Connect with us

NEWS

Tamsil Linrung Serukan Soliditas Dukung Visi Presiden Prabowo Pada Mukernas Wahdah Islamiyah

Published

on

Kitasulsel–Makassar Wakil Ketua DPD RI Tamsil Linrung menyampaikan pidato inspiratif dalam acara pembukaan Musyawarah Kerja Nasional (Mukernas) Wahdah Islamiyah yang digelar di Asrama Haji Embarkasi Makassar, Kamis (5/12/2024).

Kegiatan yang mengusung tema: “Mengokohkan Soliditas dan Kolaborasi Mewujudkan Indonesia Maju dan Berkah” ini akan berlangsung pada 5-8 Desember 2024 dengan menghadirkan tokoh-tokoh nasional.

Dalam pidatonya, Tamsil menekankan pentingnya peran strategis organisasi Islam dalam mendukung pembangunan nasional yang berlandaskan moralitas dan nilai-nilai agama.

“Tema ini sangat relevan dengan konteks bangsa kita hari ini.
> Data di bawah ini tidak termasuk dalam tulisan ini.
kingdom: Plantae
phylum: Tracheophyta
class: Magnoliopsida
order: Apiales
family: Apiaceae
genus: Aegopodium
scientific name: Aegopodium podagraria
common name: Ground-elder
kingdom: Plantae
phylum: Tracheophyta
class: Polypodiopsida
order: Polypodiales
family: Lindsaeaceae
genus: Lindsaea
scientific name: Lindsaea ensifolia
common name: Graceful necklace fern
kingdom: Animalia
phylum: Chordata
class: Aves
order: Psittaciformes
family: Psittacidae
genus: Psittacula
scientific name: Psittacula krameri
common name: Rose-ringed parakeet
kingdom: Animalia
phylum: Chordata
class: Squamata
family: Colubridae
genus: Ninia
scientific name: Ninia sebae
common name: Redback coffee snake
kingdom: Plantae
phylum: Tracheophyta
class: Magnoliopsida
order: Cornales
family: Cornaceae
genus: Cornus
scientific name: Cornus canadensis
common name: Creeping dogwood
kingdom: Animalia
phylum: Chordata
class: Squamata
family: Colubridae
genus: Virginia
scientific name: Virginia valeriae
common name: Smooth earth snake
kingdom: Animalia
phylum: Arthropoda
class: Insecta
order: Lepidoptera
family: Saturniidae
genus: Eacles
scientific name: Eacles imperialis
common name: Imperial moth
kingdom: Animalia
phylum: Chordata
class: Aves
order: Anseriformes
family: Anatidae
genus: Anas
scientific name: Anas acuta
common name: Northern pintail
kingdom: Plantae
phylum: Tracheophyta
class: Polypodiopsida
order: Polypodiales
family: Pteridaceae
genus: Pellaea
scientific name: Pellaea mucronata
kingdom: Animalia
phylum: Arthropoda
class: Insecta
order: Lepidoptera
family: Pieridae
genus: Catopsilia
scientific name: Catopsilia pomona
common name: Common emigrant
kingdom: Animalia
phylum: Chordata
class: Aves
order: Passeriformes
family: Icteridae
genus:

Di tengah dinamika global yang penuh tantangan, kita memiliki tanggung jawab besar untuk mengambil peran strategis dalam menyukseskan agenda pemerintahan Presiden Prabowo Subianto. Khususnya di bidang pembangunan sumber daya manusia dan karakter bangsa,” ujar Tamsil.

BACA JUGA  Ratu Nurhilma Thalita: Dari Atlet Taekwondo hingga Juara Harapan Ana Dara Malebbi

Mengutip pidato Presiden RI Prabowo Subianto, Tamsil menyampaikan bahwa bangsa Indonesia tidak hanya besar dari segi wilayah dan penduduk, tetapi juga besar dalam moralitas, akhlak, dan semangat persatuan.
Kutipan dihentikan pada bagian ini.